--- Source information Enclosed Below ---

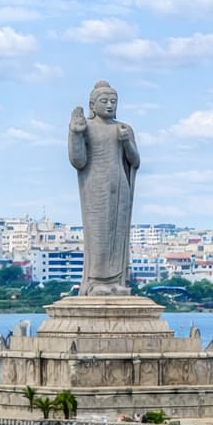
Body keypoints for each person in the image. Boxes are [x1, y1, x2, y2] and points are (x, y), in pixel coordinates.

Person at [69, 81, 140, 296]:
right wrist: (76, 134)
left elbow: (134, 161)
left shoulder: (123, 128)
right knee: (98, 234)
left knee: (118, 236)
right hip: (95, 186)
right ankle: (96, 281)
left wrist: (127, 142)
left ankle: (116, 282)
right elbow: (78, 161)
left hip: (120, 186)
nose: (110, 105)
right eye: (104, 101)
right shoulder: (86, 127)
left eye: (113, 101)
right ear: (92, 104)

--- End of Enclosed Source information ---

Instructions to follow: Copy each line of the records above that carries the word "right".

Task result:
right wrist: (76, 134)
right knee: (98, 234)
right hip: (95, 186)
right ankle: (96, 281)
right elbow: (78, 161)
right eye: (104, 101)
right shoulder: (86, 127)
right ear: (92, 104)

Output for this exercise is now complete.